4. Symmetry (1)

In this section we will look at the effect of crystallographic symmetry on the structure factors, with a single 2-fold screw axis. (or equivalently in 2-dimensions, a glide plane).

The map and structure factors now show a 3-atom structure with a 2-fold screw axis parallel to the b axis. The symmetry equivalent positions are:

x,	y;
-x,	y+1/2;

The symmetry in real space gives rise to relationships between reflections in reciprocal space. For example, it is immediately apparent that the diffraction pattern now has mirror symmetry about the b* axis.

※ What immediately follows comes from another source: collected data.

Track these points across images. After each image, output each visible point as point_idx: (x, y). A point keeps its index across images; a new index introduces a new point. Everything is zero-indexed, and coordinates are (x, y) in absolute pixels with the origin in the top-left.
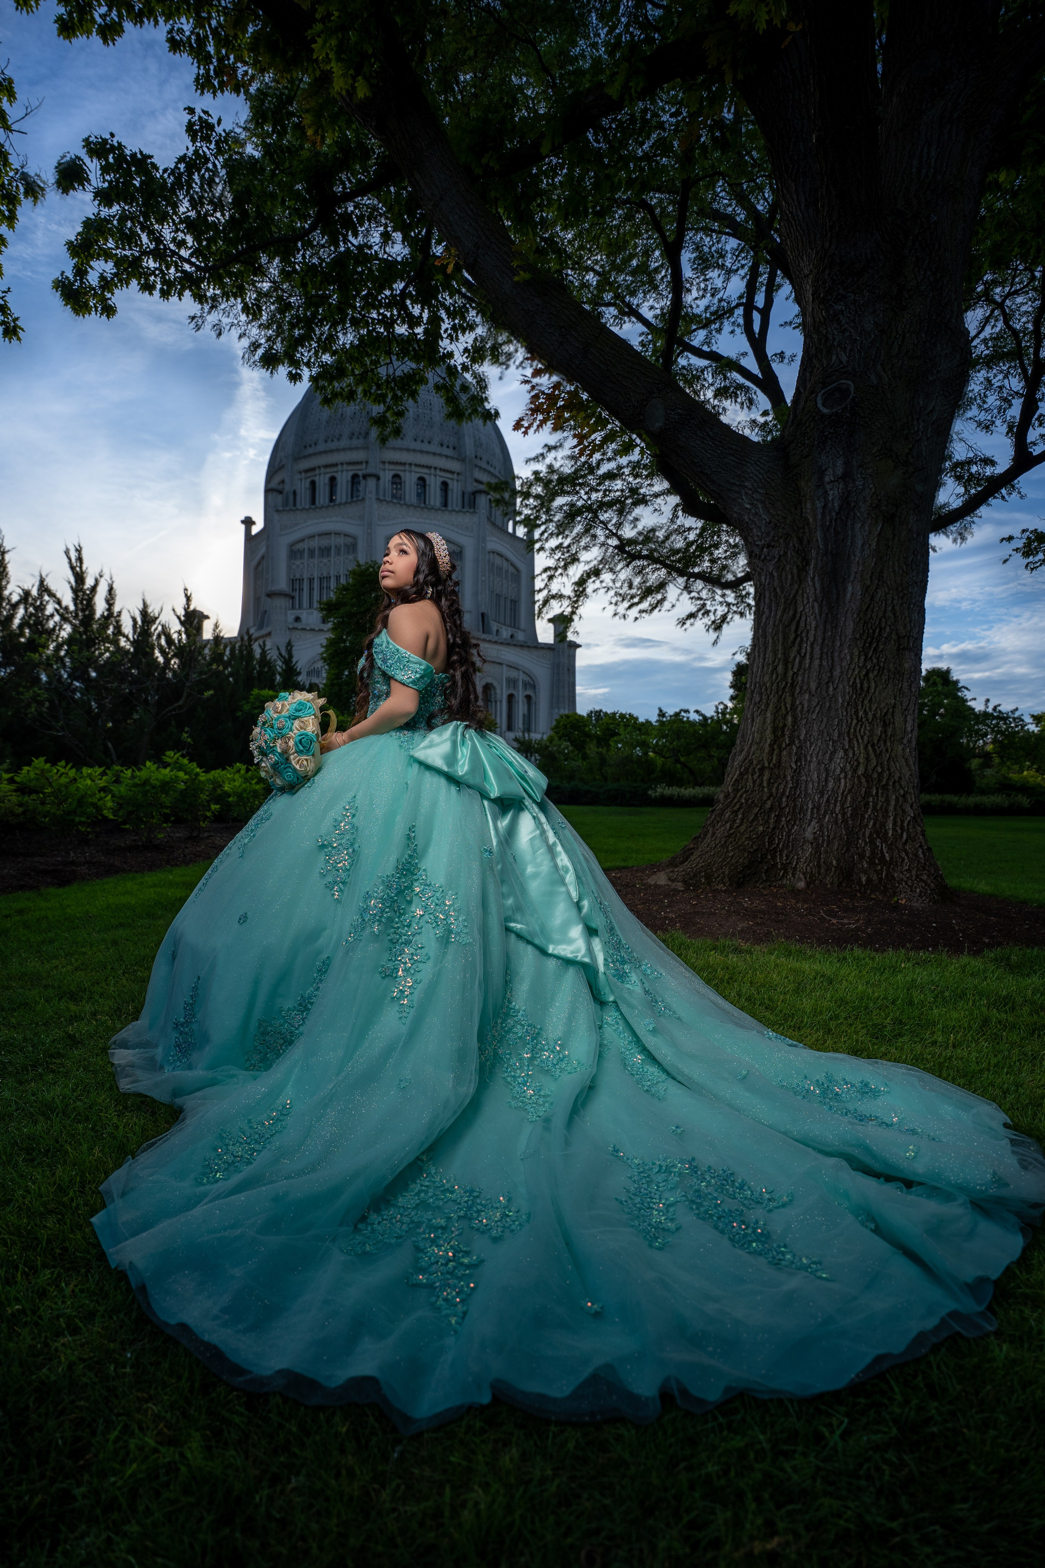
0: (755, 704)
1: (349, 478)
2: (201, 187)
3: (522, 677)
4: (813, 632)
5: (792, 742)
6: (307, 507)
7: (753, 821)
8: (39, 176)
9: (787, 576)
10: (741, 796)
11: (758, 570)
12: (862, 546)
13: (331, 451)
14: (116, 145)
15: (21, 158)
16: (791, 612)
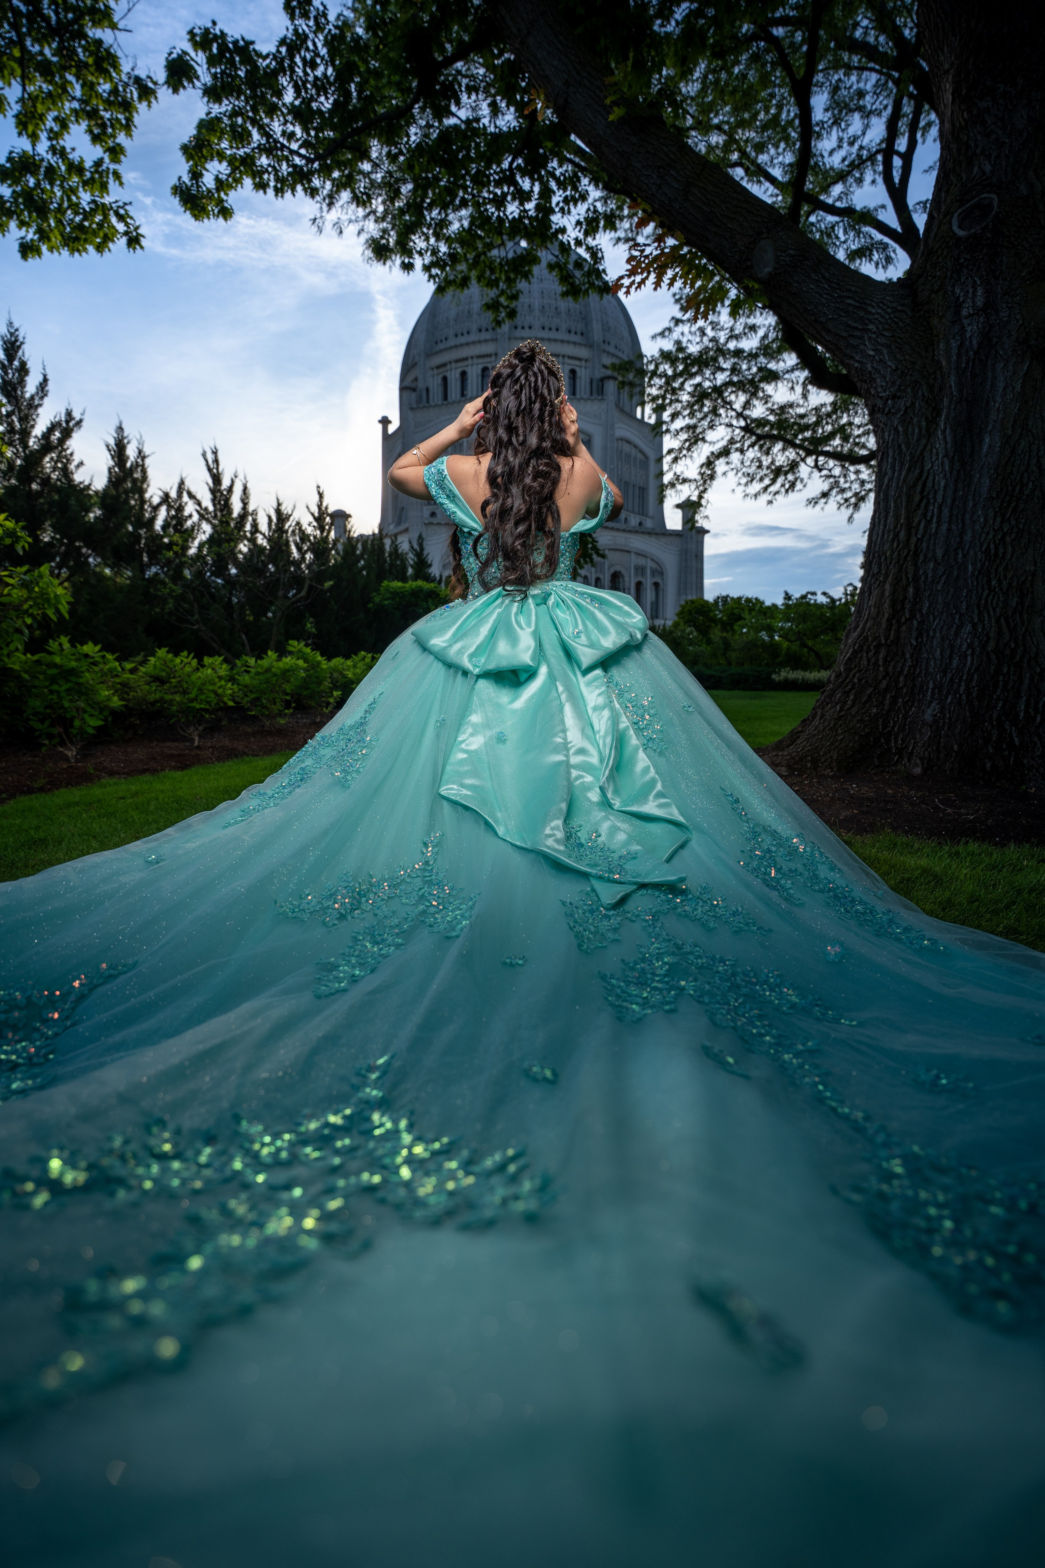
0: (873, 575)
1: (480, 372)
2: (305, 71)
3: (650, 564)
4: (941, 492)
5: (913, 616)
6: (440, 403)
7: (866, 702)
8: (149, 77)
9: (913, 430)
10: (854, 675)
11: (881, 425)
12: (1005, 389)
13: (462, 345)
14: (218, 33)
15: (131, 60)
16: (917, 471)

Check some reflections and confirm that F(h,k)=F(-h,k) both in magnitude. (The phases are also related).

Examine all the reflections with k=0. What do you notice about their phases? What values can the phases take and still be consistent with the space group?

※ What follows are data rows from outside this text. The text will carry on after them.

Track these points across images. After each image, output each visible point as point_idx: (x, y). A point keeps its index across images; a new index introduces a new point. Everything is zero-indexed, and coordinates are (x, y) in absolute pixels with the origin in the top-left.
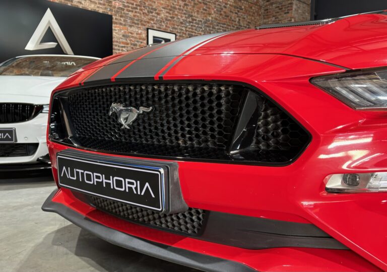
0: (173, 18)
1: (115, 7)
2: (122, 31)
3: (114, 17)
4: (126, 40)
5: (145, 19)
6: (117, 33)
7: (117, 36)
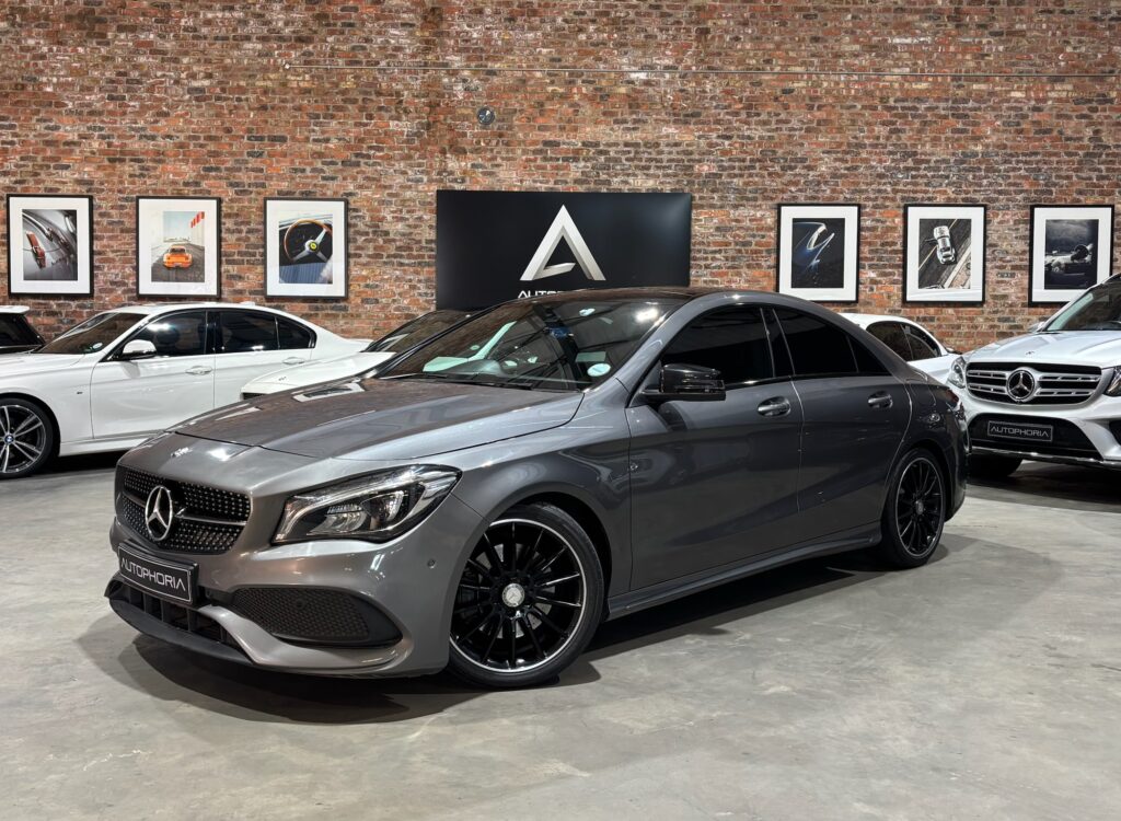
0: (856, 168)
1: (699, 175)
2: (715, 221)
3: (697, 195)
4: (724, 236)
5: (776, 184)
6: (703, 226)
7: (703, 230)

Look at the (0,1) and (0,3) reflections. What is significant about their values. Can you alter these in any way which is consistent with the space group?

The phase relationships can be understood by examining the structure factor equation:

F(h,k)

=

Σi fi exp( 2πi (hx+ky) )

Since the symmetry operator maps every atom onto an identical atom, if the coordinates x and y in this equation are replaced by the coordinates of the equivalent position, -x and y+1/2, then the result should be unchanged. Substituting these into the structure factor equation we get:

F(h,k)	=	Σi fi exp( 2πi (h(-x)+k(y+1/2)) )
	=	Σi fi exp( 2πi (-hx+ky+k/2) )
	=	F(-h,k) exp( πi k )

Since k is an integers, and exp( πi )=-1, the exponential is +/-1 for k even/odd respectively.

Thus for k even, F(h,k)=F(-h,k). For k odd, F(h,k)=-F(-h,k).

What happens when h is 0 and k is odd? Is what what you see in the diffraction pattern consistent with this equation?

Remember the Friedel relationship dictates that F(h,k)=F^*(-h,-k). Does this explain the values of the k=0 reflections?